Activity: Rewrite the lines of the entries below as a numbered list, starting with the first line and ending with the line that contains "acompanha a sua peregrinação na Terra, porá a", both included. Leave out any blank lines.

[Gathered data]
========
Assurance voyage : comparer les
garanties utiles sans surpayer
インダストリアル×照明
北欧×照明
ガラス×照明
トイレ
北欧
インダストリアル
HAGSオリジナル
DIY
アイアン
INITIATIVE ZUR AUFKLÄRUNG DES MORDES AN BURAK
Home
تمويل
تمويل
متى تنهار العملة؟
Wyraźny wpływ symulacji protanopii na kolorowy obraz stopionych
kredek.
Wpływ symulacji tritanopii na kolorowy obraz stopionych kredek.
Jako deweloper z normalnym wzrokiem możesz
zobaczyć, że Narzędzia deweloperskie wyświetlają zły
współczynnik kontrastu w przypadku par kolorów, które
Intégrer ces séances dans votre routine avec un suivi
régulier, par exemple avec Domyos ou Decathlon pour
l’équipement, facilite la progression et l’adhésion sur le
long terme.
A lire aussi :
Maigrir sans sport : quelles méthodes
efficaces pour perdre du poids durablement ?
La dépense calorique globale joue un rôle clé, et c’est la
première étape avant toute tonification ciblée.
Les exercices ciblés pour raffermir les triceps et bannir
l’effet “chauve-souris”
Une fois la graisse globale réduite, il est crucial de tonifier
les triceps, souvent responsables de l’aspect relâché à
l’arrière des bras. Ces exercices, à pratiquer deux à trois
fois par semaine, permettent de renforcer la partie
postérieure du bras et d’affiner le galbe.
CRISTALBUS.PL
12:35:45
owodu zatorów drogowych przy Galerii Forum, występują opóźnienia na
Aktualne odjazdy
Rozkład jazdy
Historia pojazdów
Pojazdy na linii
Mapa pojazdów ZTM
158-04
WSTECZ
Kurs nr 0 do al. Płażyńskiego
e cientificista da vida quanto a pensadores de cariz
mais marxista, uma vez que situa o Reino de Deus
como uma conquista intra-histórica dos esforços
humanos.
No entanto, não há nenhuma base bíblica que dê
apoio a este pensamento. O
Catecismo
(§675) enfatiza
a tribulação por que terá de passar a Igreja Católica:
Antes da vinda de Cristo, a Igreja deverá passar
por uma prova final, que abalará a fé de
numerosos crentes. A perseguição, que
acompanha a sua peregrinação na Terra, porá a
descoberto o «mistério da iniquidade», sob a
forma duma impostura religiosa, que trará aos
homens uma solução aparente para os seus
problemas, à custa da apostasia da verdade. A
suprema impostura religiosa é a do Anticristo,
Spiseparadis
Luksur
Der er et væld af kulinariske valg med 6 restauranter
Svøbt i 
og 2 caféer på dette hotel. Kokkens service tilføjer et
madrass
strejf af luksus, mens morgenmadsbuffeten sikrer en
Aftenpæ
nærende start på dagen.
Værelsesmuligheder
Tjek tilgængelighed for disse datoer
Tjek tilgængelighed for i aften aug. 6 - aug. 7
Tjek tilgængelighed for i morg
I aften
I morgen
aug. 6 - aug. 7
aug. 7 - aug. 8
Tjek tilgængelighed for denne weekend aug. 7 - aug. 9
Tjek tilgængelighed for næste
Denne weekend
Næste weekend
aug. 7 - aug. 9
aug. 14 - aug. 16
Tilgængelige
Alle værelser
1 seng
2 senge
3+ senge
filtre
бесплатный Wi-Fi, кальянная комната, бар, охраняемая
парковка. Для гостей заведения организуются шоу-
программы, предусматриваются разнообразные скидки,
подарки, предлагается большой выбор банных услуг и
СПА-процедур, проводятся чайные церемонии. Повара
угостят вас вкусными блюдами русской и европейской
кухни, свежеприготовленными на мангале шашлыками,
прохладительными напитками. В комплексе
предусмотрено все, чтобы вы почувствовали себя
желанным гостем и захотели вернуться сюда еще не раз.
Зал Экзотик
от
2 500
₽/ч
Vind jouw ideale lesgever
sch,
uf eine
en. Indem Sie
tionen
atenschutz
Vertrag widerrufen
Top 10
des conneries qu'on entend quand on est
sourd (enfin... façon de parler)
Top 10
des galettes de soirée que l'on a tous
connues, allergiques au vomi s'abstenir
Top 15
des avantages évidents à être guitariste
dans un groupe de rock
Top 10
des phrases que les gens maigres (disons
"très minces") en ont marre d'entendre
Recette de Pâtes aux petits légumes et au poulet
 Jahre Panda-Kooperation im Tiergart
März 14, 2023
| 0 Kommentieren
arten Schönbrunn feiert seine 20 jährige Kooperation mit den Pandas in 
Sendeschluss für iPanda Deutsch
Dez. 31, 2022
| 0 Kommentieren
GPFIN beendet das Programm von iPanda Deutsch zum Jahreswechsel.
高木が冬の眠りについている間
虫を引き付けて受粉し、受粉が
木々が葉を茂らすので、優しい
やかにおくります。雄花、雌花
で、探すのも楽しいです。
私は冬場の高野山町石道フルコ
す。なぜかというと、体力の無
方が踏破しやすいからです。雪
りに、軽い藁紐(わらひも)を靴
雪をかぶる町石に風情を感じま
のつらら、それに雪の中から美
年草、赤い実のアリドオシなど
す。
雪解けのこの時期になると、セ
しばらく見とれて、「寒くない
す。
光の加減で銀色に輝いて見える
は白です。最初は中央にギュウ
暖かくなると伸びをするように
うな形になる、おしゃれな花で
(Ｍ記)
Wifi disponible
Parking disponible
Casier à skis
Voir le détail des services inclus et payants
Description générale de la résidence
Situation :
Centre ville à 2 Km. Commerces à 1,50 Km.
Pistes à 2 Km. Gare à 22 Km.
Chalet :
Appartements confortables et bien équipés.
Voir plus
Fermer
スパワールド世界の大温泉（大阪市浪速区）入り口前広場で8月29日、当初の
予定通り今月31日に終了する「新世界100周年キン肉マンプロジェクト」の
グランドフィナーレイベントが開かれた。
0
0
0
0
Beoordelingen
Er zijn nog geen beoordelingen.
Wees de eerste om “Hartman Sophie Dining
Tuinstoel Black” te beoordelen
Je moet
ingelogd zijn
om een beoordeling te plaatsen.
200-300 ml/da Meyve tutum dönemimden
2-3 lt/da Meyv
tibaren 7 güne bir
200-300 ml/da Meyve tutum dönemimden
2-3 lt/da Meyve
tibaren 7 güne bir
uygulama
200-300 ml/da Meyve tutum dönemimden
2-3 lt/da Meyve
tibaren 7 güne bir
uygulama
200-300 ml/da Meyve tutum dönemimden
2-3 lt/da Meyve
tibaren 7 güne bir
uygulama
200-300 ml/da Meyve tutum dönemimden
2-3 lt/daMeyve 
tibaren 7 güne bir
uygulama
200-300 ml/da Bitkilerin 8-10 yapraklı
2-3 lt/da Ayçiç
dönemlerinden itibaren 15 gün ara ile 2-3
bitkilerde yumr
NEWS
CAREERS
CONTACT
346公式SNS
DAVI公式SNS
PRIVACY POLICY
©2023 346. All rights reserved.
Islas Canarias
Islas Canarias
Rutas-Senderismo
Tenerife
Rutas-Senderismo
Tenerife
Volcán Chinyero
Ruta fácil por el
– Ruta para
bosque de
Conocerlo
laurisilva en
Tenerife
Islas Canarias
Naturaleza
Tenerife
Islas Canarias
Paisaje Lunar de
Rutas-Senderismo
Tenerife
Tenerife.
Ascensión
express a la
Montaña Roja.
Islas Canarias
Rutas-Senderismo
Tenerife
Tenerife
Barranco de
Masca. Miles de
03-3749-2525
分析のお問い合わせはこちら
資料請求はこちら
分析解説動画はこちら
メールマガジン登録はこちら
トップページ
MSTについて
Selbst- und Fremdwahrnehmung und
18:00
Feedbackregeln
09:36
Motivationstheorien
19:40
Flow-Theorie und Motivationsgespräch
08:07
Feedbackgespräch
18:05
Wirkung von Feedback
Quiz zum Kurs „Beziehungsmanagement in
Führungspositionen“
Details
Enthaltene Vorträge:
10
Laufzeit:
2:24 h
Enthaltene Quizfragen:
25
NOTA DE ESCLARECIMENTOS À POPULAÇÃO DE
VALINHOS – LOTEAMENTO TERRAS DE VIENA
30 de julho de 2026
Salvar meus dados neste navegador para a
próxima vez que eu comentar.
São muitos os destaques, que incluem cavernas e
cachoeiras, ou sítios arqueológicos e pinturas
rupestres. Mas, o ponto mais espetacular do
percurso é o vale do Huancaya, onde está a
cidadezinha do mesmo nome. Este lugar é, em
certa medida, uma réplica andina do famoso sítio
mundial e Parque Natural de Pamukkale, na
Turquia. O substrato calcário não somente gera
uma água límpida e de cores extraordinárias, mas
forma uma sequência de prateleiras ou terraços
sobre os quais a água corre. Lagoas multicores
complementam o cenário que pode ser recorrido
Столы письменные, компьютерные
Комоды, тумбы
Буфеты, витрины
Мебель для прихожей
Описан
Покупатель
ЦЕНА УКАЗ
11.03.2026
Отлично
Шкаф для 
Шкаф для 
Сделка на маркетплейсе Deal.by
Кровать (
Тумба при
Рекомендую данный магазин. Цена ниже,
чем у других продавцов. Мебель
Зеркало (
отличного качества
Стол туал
========
Answer for this exercise:
1. Assurance voyage : comparer les
2. garanties utiles sans surpayer
3. インダストリアル×照明
4. 北欧×照明
5. ガラス×照明
6. トイレ
7. 北欧
8. インダストリアル
9. HAGSオリジナル
10. DIY
11. アイアン
12. INITIATIVE ZUR AUFKLÄRUNG DES MORDES AN BURAK
13. Home
14. تمويل
15. تمويل
16. متى تنهار العملة؟
17. Wyraźny wpływ symulacji protanopii na kolorowy obraz stopionych
18. kredek.
19. Wpływ symulacji tritanopii na kolorowy obraz stopionych kredek.
20. Jako deweloper z normalnym wzrokiem możesz
21. zobaczyć, że Narzędzia deweloperskie wyświetlają zły
22. współczynnik kontrastu w przypadku par kolorów, które
23. Intégrer ces séances dans votre routine avec un suivi
24. régulier, par exemple avec Domyos ou Decathlon pour
25. l’équipement, facilite la progression et l’adhésion sur le
26. long terme.
27. A lire aussi :
28. Maigrir sans sport : quelles méthodes
29. efficaces pour perdre du poids durablement ?
30. La dépense calorique globale joue un rôle clé, et c’est la
31. première étape avant toute tonification ciblée.
32. Les exercices ciblés pour raffermir les triceps et bannir
33. l’effet “chauve-souris”
34. Une fois la graisse globale réduite, il est crucial de tonifier
35. les triceps, souvent responsables de l’aspect relâché à
36. l’arrière des bras. Ces exercices, à pratiquer deux à trois
37. fois par semaine, permettent de renforcer la partie
38. postérieure du bras et d’affiner le galbe.
39. CRISTALBUS.PL
40. 12:35:45
41. owodu zatorów drogowych przy Galerii Forum, występują opóźnienia na
42. Aktualne odjazdy
43. Rozkład jazdy
44. Historia pojazdów
45. Pojazdy na linii
46. Mapa pojazdów ZTM
47. 158-04
48. WSTECZ
49. Kurs nr 0 do al. Płażyńskiego
50. e cientificista da vida quanto a pensadores de cariz
51. mais marxista, uma vez que situa o Reino de Deus
52. como uma conquista intra-histórica dos esforços
53. humanos.
54. No entanto, não há nenhuma base bíblica que dê
55. apoio a este pensamento. O
56. Catecismo
57. (§675) enfatiza
58. a tribulação por que terá de passar a Igreja Católica:
59. Antes da vinda de Cristo, a Igreja deverá passar
60. por uma prova final, que abalará a fé de
61. numerosos crentes. A perseguição, que
62. acompanha a sua peregrinação na Terra, porá a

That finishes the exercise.